● Your task
All entries are to be printed again exactly, with their images omitted.

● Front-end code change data
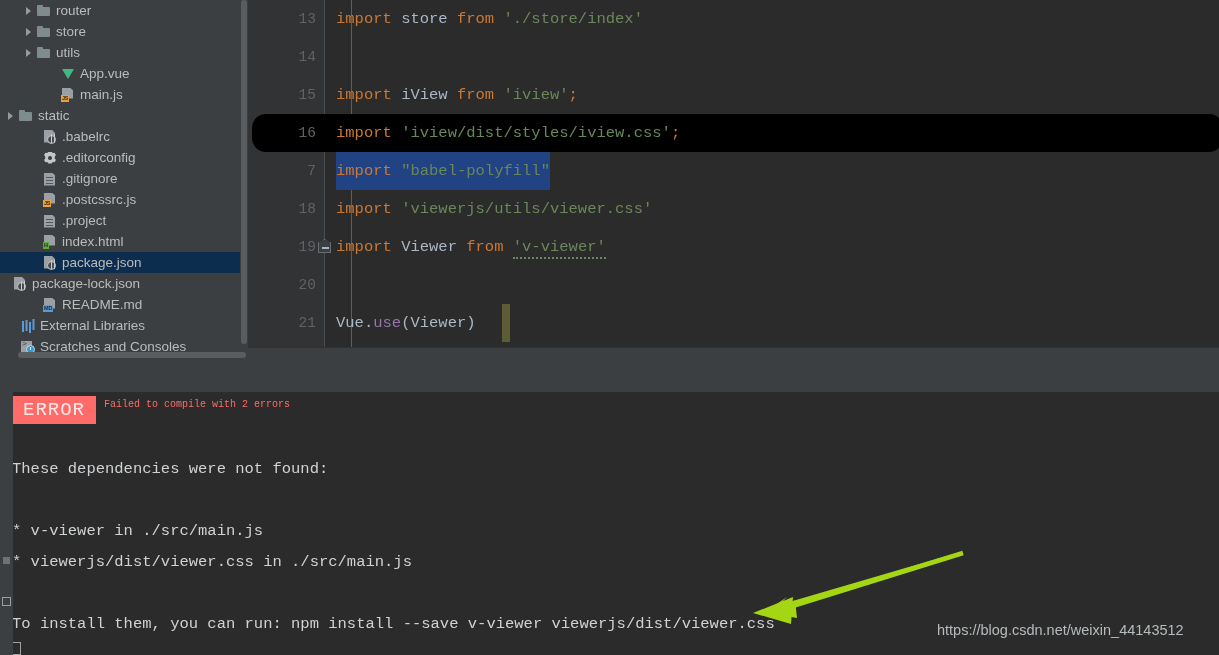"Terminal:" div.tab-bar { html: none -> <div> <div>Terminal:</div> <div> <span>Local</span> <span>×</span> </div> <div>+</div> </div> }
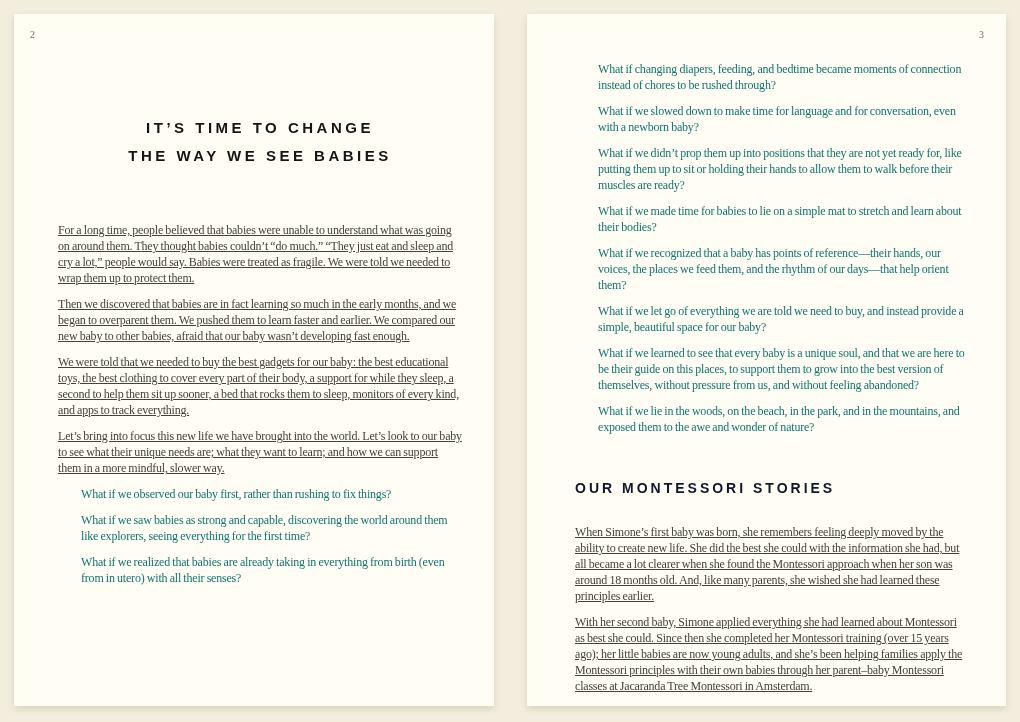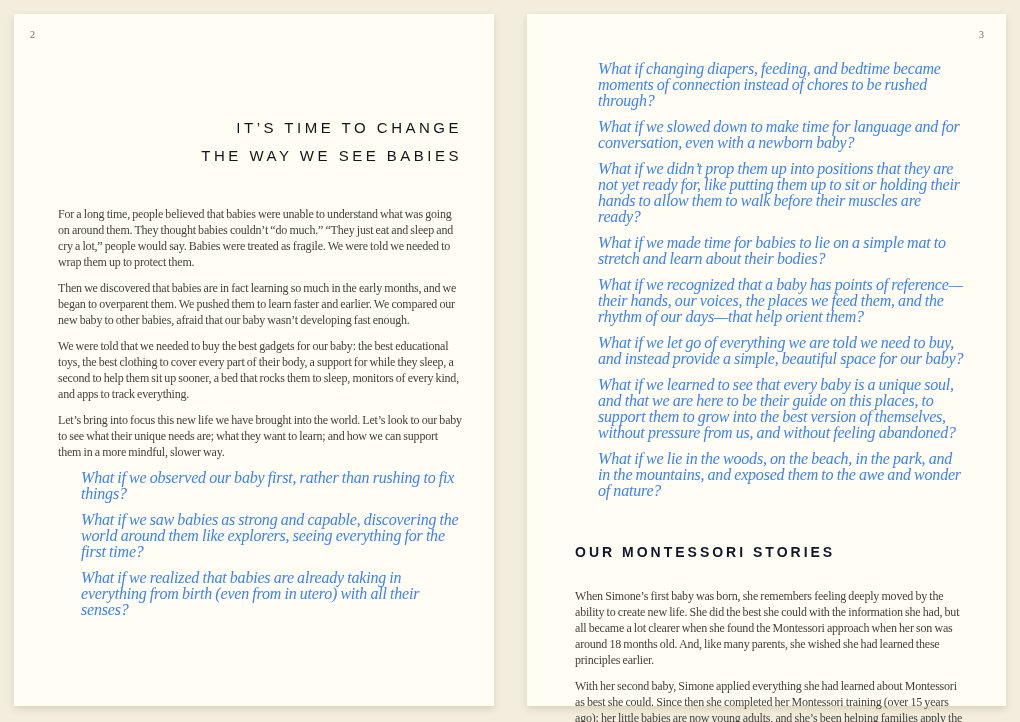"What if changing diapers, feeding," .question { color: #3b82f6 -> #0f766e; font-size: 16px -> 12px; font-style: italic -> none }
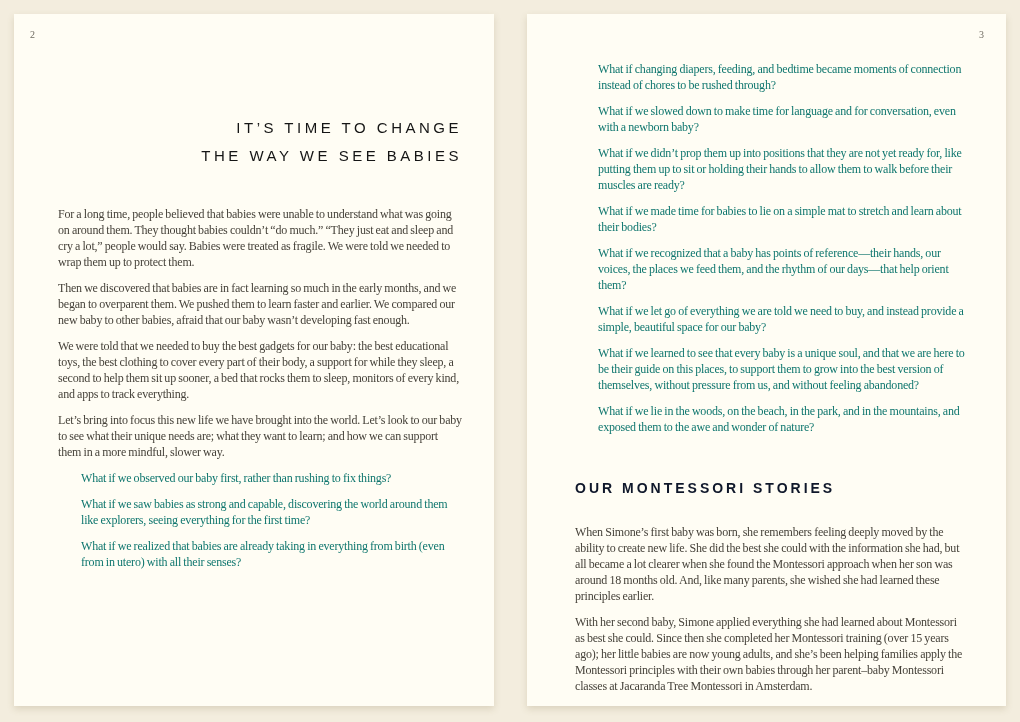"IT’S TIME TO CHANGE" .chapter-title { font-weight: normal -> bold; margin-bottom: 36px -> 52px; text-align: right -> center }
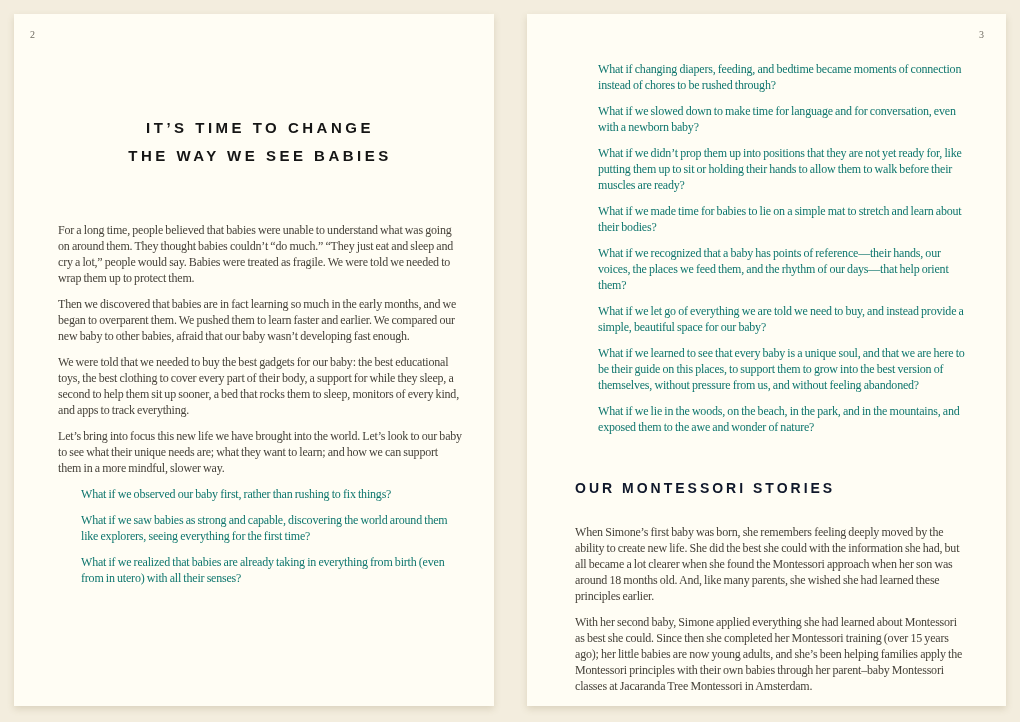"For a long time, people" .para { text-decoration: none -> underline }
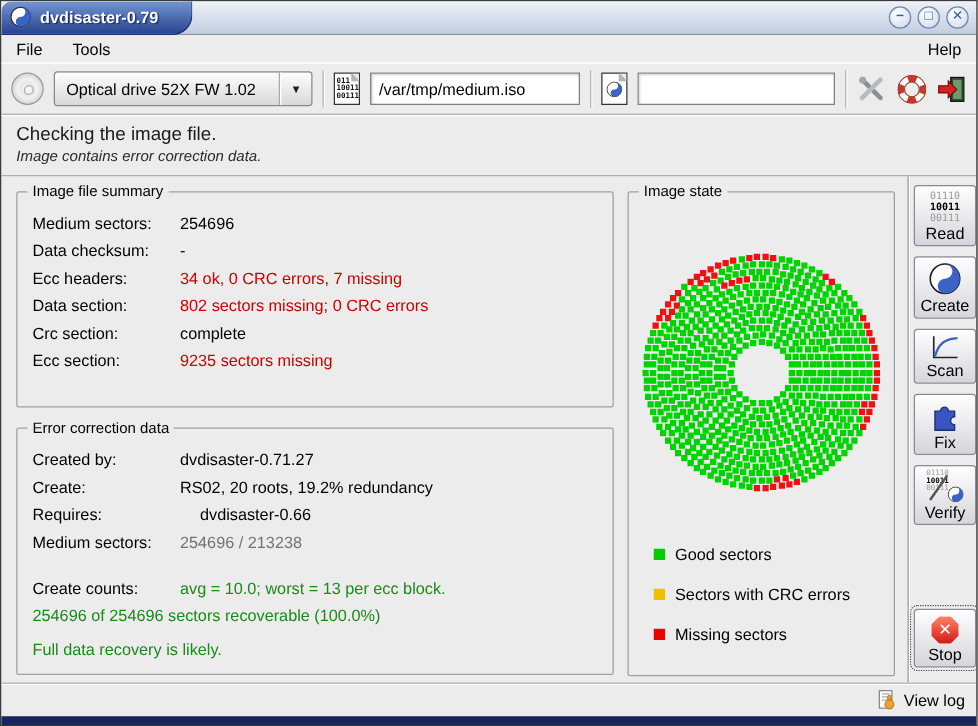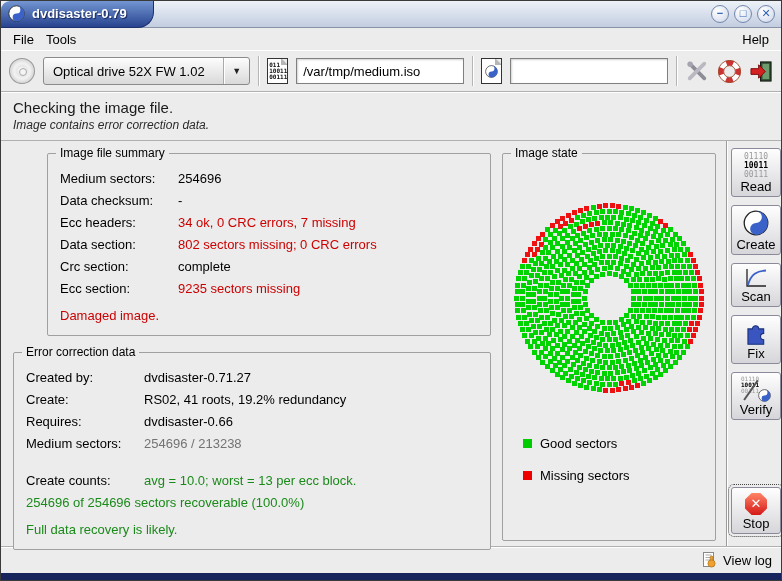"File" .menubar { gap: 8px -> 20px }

● Reply
"Terminal:" div.tab-bar { html: none -> <div> <div>Terminal:</div> <div> <span>Local</span> <span>×</span> </div> <div>+</div> </div> }
"What if changing diapers, feeding," .question { color: #3b82f6 -> #0f766e; font-size: 16px -> 12px; font-style: italic -> none }
"IT’S TIME TO CHANGE" .chapter-title { font-weight: normal -> bold; margin-bottom: 36px -> 52px; text-align: right -> center }
"For a long time, people" .para { text-decoration: none -> underline }
"File" .menubar { gap: 8px -> 20px }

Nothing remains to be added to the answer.